Terry Slavin reports on how falling costs, technology breakthroughs to allow wind energy to be produced far out at sea, and growing demand for green hydrogen are driving a rapid expansion in ocean-based power production

Oceans are critical in the battle against climate change, absorbing 25%-30% of annual CO2 emissions, but it is a role that is being undermined as oceans warm and become more acidic. In the future, scientists say, the greatest CO2 mitigation potential will have to be found not in the depths of the oceans, but in what lies on top: renewable energy installations like offshore wind, wave and tidal energy and floating solar arrays.

The High Level Panel for a Sustainable Ocean Economy envisages ocean-based renewable energy will account for 5.4 GtCOe (gigatons of CO2 equivalent) of the 11.8 GtCO2e mitigation potential of the oceans by 2050, delivering one fifth of the cuts necessary to help keeping global temperature rises below 1.5C.

That is almost as much as all other ocean-based climate solutions the panel cites combined. And much of the heavy lifting will come down to one technology: offshore wind.

The 1,400GW target for wind is ambitious but absolutely doable

Offshore wind today only accounts for 0.3% of power generation globally, with a total installed capacity of 29GW. But that is literally a drop in the ocean of its potential, according to the IEA, which says there is enough offshore wind resource globally to meet total global electricity demand 18 times over.

And the industry is scaling up rapidly, amid dramatic falls in cost, increases in turbine sizes, and recognition in Europe of its critical role in fostering a green hydrogen economy (see below).

BloombergNEF reported last month that offshore wind had defied the Covid-19 downturn, seeing $35bn investment in the first half of this year, up 319% on the previous year, with green lights given to 28 sea-based windfarms, including the 1.5GW Vattenfall Hollandse Zuid project off the coast of the Netherlands, the 1.1GW SSE Seagreen project in the UK, and 17 projects in China, where investors rushed to take advantage of a feed-in tariff due to expire at the end of 2021.

Estimates suggest there is enough offshore wind resource to meet total global electricity demand 18 times over.  (Credit: Vattenfall)

While current forecasts are for capacity to reach 190GW by 2030, and 350 GW by 2040, in June, the Ocean Renewable Energy Action Coalition (Oreac), a group led by offshore wind energy majors Ørsted and Equinor, announced an ambition to install 1,400 GW of offshore wind globally by 2050.

John Olav Tande, offshore wind specialist at Norway’s SINTEF, an independent research organisation, said in an interview that the 1,400GW target for wind was “ambitious but absolutely doable and would be a very important step to reach climate targets.”

He added that because the space covered by oceans is much larger than land ”it is possible to find places where there are opportunities to do really large projects with little or negligible environmental impact” if proper planning and surveys are conducted to assess impacts of birds and sea mammals.

This demonstrates that offshore wind is key to enabling the UK to become carbon neutral by 2050

The UK, which has a target of 30GW of offshore wind capacity by 2030 to help meet its climate goals, is sitting world leader, having already commissioned 6GW to date, including the 3.6GW Dogger Bank wind farm, 130 kms off the Yorkshire coast in the North Sea.

The project, a partnership between Norwegian oil major Equinor and SSE Renewables, will cover an estimated 5% of the UK’s electricity generation when it is up and running in 2023, and produce electricity for about £40 per megawatt hour.

Tasks to complete:
1. In the offshore wind article, rewrite everything from "This demonstrates that" down to "per megawatt hour.", swapping "megawatt hour" for "MWh".
2. Carry the offshore wind article on from its last sentence.
The entries have nothing to do with this.

Records shown:
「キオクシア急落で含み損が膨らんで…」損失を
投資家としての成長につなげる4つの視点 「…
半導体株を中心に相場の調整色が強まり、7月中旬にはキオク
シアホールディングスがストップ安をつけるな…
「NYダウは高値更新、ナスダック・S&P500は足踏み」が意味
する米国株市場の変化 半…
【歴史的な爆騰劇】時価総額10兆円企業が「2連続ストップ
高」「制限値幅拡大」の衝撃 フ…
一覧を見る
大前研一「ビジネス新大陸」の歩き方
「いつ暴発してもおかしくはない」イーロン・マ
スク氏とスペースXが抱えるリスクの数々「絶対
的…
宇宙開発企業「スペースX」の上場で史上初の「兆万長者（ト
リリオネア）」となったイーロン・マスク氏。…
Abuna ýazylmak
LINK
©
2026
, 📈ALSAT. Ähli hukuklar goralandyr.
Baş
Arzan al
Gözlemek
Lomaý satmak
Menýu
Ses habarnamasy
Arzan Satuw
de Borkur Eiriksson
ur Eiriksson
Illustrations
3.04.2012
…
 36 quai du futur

* * *

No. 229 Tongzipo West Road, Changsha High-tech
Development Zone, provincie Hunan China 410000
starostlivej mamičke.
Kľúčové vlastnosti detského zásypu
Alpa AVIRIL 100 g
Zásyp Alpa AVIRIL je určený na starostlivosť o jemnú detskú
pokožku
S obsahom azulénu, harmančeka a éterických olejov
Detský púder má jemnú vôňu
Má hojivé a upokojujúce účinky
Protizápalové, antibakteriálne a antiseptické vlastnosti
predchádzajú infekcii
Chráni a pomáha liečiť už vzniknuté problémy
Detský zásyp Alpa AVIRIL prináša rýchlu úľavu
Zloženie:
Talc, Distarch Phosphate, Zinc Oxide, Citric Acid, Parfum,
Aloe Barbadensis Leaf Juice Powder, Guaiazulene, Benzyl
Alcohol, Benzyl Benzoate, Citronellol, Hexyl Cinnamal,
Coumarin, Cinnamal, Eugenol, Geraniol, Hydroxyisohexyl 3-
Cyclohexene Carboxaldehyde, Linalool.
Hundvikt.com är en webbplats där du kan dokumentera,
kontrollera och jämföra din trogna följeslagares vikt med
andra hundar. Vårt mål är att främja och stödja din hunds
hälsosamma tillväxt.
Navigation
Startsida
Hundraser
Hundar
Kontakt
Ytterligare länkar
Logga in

Responses by task:
1.
This demonstrates that offshore wind is key to enabling the UK to become carbon neutral by 2050

The UK, which has a target of 30GW of offshore wind capacity by 2030 to help meet its climate goals, is sitting world leader, having already commissioned 6GW to date, including the 3.6GW Dogger Bank wind farm, 130 kms off the Yorkshire coast in the North Sea.

The project, a partnership between Norwegian oil major Equinor and SSE Renewables, will cover an estimated 5% of the UK’s electricity generation when it is up and running in 2023, and produce electricity for about £40 per MWh.

2.
“This success demonstrates that offshore wind is the key technology to enable the UK to become carbon neutral by 2050 in the most cost-effective way, whilst also delivering significant economic benefits across the country,” said Jim Smith, managing director of SSE Renewables, when the £9bn project was announced last September.

Surveys need to assess the impact of ocean wind on birds and sea mammals.  (Credit: Ondrej Prosicky/Shutterstock)


The UK is also the location of the world’s only commercial floating wind installation, Equinor’s 30MW Hywind Scotland, a pilot project that has been operating off the Aberdeenshire coast in 105m of water since October 2017, much deeper than the 20m to 50m at which conventional offshore wind turbines are installed.

The five turbines have been reaching 65% of their maximum capacity even in hurricane conditions, a vast improvement on the average 40-50% capacity of land-based turbines.

Tande sees floating wind turbines as critical to fulfilling the technology’s potential because they can be installed in areas with deep water, where 80% of the world’s wind resource is located.

We are seeing big developers from bottom-fixed and oil and gas majors moving into floating wind

In some geographies, like large parts of the coast in North America, Japan or Norway, floating wind will be most suitable because of the water depth, Tande said.

“I think floating wind will be a big part of 1400GW. But we need R&D to scale up in the right way, and with the right technical solutions.”

Arne Eik, leading developer of floating offshore wind at Equinor, told The Ethical Corporation that although floating wind currently costs twice as much as bottom-fixed, the latter has seen its levelised costs of producing electricity, a measure of the average cost per megawatt hour over the full lifetime of a plant, cut in half in the past few years.

Equinor’s 30MW Hywind floating turbines have been operating off the Aberdeenshire coast since 2017. (Credit: Equinor)

He expects floating wind to follow the same trajectory, and fall to €40 per megawatt hour (MWh) by 2030, with bottom-fixed as low as €30 per MWh.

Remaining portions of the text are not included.